Bilimlerin sınıflandırılması serisinde, her bilim, artan karmaşıklığı ve azalan genelliği yasasıyla işaretlenmiş bir hiyerarşideki seleflerinin önceki gelişmelerine ortaya çıkmasına bağlıdır. Diğerlerinin gelişiminde ortaya çıkmalarına en karmaşık ve en bağımlı olan Sosyal Bilimler, hiyerarşideki “en yüksek” dir. “Sosyal Bilimler, pozitif yöntemin tamamlanmasının niteliklerini sunuyor. Diğerleri…. hazırlıklıyım. ”

Her ne kadar sosyoloji onu hiyerarşideki öncüllerinden ayıran özel metodolojik özelliklere sahip olsa da; Aynı zamanda onlara bağlıdır.

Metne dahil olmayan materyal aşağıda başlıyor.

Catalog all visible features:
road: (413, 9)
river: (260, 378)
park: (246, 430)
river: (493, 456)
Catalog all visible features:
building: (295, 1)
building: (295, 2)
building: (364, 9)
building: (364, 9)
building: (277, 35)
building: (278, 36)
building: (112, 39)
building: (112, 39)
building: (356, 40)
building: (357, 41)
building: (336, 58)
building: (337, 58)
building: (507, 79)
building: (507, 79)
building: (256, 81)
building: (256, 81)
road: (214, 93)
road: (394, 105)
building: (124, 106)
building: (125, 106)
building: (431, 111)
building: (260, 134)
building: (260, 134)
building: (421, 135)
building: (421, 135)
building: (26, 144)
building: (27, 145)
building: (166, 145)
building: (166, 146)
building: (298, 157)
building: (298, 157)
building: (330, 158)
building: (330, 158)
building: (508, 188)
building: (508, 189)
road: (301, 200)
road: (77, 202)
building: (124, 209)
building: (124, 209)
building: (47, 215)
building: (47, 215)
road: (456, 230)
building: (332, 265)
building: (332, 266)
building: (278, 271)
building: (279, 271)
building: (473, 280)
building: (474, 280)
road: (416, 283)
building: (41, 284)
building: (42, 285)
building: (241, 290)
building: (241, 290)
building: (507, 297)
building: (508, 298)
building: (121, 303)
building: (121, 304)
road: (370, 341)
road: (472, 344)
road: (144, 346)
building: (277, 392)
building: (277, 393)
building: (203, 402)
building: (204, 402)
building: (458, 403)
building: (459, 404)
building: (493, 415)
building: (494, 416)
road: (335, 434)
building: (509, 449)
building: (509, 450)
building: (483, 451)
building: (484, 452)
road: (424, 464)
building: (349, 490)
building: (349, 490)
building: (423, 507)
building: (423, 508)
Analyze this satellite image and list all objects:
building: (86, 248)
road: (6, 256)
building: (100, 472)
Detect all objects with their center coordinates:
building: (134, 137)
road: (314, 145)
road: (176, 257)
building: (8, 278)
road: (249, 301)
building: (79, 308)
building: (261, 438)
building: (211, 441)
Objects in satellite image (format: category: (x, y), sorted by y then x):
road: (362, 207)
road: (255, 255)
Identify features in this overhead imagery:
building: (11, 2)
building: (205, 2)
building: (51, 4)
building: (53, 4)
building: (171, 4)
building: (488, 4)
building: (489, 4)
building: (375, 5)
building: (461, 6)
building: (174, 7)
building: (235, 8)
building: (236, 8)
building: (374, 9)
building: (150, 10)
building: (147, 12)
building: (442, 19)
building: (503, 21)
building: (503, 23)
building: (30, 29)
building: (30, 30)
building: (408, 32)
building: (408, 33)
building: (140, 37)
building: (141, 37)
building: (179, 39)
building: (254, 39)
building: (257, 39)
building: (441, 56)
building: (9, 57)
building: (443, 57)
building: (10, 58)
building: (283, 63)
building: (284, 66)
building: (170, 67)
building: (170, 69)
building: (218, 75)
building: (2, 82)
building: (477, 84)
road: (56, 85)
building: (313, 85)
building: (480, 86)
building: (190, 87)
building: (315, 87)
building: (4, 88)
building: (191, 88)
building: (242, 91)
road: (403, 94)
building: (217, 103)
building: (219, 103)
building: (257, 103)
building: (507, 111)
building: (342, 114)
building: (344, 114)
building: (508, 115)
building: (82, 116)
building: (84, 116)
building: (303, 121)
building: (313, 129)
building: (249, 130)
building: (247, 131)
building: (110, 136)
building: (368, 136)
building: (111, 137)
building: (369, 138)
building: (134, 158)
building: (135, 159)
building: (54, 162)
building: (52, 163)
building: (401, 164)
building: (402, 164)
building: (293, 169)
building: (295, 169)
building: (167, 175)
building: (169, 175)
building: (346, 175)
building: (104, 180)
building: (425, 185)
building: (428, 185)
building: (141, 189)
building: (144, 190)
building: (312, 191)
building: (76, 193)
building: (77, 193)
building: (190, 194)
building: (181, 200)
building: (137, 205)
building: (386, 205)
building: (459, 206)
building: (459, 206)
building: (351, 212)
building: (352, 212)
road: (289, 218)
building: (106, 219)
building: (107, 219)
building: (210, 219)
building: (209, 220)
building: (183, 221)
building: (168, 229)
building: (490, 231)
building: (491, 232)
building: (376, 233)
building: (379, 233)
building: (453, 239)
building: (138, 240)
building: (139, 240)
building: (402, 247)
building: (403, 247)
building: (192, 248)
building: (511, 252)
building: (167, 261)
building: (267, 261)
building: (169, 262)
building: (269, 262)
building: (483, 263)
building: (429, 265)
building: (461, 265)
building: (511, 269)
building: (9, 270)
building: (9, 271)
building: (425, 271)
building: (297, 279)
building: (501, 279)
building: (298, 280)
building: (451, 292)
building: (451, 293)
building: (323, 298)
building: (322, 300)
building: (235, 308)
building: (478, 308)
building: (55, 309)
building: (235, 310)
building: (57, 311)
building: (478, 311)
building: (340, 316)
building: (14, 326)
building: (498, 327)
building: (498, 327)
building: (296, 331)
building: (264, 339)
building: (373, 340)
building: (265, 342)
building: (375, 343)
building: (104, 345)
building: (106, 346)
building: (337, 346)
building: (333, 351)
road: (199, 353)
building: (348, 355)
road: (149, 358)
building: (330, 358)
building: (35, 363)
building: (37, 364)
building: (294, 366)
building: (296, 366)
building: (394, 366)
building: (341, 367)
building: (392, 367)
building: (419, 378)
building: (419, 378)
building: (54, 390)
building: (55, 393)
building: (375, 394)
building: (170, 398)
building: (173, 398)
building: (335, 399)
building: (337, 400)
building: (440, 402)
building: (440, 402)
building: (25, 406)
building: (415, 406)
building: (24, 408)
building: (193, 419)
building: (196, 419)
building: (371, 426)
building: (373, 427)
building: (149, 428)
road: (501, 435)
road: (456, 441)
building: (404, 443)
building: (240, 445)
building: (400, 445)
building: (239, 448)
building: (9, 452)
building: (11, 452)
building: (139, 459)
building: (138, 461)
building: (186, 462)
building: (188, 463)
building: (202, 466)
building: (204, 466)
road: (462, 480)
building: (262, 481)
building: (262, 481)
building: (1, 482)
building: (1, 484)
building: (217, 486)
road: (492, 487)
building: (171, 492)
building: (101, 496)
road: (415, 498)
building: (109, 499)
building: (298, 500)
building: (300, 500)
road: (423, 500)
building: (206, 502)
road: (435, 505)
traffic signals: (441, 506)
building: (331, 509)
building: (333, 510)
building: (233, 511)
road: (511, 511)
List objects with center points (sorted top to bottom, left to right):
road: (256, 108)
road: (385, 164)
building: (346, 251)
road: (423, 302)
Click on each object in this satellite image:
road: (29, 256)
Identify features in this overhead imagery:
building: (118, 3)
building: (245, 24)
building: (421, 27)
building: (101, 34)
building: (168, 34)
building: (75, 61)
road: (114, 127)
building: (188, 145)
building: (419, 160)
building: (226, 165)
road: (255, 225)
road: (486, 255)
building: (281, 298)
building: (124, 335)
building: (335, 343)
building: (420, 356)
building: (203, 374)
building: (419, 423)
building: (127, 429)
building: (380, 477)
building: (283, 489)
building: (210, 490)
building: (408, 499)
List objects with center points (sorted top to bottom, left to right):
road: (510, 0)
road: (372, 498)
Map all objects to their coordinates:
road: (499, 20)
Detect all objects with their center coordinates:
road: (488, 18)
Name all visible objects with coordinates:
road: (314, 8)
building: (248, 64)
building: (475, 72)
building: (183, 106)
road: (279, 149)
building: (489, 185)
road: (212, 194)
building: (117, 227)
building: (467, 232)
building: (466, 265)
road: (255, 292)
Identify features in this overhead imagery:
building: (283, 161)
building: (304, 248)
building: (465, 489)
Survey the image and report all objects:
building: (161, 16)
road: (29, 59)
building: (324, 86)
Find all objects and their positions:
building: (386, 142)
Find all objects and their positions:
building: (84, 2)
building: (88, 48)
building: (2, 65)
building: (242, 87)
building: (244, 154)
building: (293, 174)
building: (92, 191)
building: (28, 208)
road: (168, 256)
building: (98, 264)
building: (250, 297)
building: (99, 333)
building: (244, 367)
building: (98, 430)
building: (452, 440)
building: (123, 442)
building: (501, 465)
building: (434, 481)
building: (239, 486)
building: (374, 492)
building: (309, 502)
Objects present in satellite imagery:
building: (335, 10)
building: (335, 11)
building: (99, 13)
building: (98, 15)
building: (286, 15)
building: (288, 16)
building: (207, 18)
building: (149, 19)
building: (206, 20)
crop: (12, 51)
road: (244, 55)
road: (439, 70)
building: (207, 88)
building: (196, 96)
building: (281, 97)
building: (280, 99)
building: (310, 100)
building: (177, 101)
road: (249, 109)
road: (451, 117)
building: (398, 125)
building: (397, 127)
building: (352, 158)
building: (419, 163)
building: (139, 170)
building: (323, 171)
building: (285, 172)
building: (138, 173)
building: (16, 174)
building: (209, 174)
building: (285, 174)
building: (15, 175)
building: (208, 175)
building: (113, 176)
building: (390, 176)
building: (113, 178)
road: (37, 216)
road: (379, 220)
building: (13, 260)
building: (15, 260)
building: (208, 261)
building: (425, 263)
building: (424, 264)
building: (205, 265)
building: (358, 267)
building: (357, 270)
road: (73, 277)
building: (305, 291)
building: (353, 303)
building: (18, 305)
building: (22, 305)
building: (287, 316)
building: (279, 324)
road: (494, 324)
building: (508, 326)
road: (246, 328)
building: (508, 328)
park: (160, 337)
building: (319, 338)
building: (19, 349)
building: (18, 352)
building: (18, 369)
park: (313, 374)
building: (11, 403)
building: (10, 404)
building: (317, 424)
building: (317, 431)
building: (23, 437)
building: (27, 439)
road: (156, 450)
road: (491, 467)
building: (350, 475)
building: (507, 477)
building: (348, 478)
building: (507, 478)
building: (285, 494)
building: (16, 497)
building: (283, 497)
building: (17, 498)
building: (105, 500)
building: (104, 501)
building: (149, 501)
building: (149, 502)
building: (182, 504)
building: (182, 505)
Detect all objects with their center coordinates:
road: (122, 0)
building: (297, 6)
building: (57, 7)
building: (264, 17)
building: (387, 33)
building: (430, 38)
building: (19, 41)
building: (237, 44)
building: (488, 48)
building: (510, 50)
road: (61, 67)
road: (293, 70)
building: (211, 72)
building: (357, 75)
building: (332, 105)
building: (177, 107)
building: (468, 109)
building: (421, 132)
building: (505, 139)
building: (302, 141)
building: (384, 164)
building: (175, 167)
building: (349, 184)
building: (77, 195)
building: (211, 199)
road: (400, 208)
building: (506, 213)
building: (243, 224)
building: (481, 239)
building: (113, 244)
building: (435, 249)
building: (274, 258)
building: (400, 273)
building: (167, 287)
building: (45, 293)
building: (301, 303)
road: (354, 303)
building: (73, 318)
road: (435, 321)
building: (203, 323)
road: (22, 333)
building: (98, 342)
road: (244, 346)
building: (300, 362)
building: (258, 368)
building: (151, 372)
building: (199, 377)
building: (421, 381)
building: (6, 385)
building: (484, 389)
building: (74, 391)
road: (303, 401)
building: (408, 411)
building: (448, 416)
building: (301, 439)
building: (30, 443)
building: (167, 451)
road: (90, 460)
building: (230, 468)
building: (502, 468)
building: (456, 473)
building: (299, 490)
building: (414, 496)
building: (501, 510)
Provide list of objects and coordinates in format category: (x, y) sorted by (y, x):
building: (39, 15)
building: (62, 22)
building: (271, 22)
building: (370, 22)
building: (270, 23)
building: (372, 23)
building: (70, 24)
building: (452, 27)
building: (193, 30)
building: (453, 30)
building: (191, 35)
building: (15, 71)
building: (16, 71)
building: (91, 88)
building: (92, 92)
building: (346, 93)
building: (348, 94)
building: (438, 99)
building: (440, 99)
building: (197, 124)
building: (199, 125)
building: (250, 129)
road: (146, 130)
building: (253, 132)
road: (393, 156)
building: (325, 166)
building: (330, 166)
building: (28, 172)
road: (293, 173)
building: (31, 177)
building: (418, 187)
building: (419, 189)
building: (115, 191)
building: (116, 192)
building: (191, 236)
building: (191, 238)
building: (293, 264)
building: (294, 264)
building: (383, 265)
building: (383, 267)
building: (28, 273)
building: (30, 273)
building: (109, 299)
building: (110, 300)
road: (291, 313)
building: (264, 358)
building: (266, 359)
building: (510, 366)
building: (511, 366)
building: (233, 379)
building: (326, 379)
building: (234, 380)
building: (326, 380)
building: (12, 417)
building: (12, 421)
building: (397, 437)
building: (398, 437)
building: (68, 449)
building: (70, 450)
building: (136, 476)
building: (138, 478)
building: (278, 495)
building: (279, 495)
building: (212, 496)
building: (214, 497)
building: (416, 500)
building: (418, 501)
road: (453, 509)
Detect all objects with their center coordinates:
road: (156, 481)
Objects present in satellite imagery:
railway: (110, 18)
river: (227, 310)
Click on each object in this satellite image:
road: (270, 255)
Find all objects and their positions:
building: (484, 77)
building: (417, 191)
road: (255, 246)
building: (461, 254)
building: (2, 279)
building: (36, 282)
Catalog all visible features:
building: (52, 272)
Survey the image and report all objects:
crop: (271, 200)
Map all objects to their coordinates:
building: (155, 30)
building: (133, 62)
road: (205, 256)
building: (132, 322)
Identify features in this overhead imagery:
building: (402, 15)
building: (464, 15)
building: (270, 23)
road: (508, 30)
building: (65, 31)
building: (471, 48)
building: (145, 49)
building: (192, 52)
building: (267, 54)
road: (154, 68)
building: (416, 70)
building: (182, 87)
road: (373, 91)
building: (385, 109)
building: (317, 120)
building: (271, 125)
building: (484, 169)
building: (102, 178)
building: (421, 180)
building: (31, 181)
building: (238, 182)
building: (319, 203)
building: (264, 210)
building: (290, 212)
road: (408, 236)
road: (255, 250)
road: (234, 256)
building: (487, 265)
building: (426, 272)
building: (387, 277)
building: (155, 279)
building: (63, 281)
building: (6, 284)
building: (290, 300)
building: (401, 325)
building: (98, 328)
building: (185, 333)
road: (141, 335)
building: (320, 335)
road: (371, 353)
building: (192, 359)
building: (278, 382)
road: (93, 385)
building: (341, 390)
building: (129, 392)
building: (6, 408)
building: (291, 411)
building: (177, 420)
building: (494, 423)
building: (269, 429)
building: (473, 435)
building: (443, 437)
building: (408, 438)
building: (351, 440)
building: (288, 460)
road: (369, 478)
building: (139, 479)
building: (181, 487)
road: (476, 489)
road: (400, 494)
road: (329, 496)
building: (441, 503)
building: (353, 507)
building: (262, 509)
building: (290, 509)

Özellikle hiyerarşide kendisine en yakın duran bilim olan biyolojiye bağlıdır. Biyolojiyi diğer tüm doğa bilimlerinden ayıran şey, bütünsel karakteridir.

Elementleri izole ederek ilerleyen fizik ve kimyanın aksine, biyoloji organik fahişelerin çalışmasından ileri gelir. Ve sosyolojinin biyoloji ile ortak olan organik veya organizma birliğine yaptığı vurgu budur. “Toplumun kendi koşullarında veya hareketlerinde, eğer bölümlere ayrılırsa ve bölümleri ayrı ayrı incelenirse, hiçbir bilimsel çalışma yapılamaz.” Sosyolojideki tek uygun yaklaşım, “her bir öğeyi tüm sistemin ışığında görmek” ten oluşur. .”

Comte, biyolojik, kimyasal, fiziksel ve astronomik bilgiye dayanan ve matematiği aracı olarak kullanan, belirli hibrid terim sosyolojisini icat etti.

Tüm soyut bilimlerde başarılı olan pozitif yöntem, temel olarak tarih ve politikada geçerli olmalı ve toplumun pozitif bir toplumu, yani tüm bilimlerin temeli olan sosyoloji'nin kurulmasıyla sonuçlanmalıdır. Bilim artık analitik değil, zorunlu olarak sentetik. İnorganik bilimlerde, elementler bizim için oluşturduklarından daha iyi bilinir, böylece basitten bileşiğe ilerleyebiliriz.

İnsan ve toplum bir bütün olarak bizim için onları oluşturan parçalardan daha iyi bilinmektedir. Biyoloji, organizma dışında bir organı veya bir fonksiyonu bir bütün olarak açıklayamadığı gibi, sosyoloji de toplam sosyal bağlama atıfta bulunmadan sosyal olayları açıklayamaz.

Comte gelişmiş sosyal fizik ya da 1839'da sosyoloji denen şeydi. Sosyal fizik teriminin kullanılması, Comte'nin sert bilimlerden sonra sosyolojiyi modellemeye çalıştığını açıkça ortaya koydu. Sonunda baskın bir bilim haline gelebilecek olan bu yeni bilim, hem sosyal statik (mevcut sosyal yapı) hem de Sosyal Dinamik (Sosyal değişim) ile ilgileniyordu. Her ikisi de sosyal yaşam yasalarını araştırmasına rağmen.

Comte'a göre sosyal organik bilim sosyolojidir. Bu nispeten yeni bir bilim. Gençken henüz tam teşekküllü bir bilimin statüsüne henüz katılmamıştır. Sosyoloji hala büyüyen ve gelişen bir bilimdir. Ancak; sosyolojinin belli bir bilim hedefine doğru yavaş yavaş ilerlediği oldukça açık.

Sosyoloji konuştu Comte, bilim hiyerarşisinin 'taçlandıran yapı' dır. Herhangi bir anlamda başka herhangi bir bilimden daha üstün olduğu anlamına gelmiyordu; ancak yalnızca bu, insanın genel entelektüel tarihinde, diğer tüm bilimleri birbiriyle ilişki içine sokmaya hizmet eder.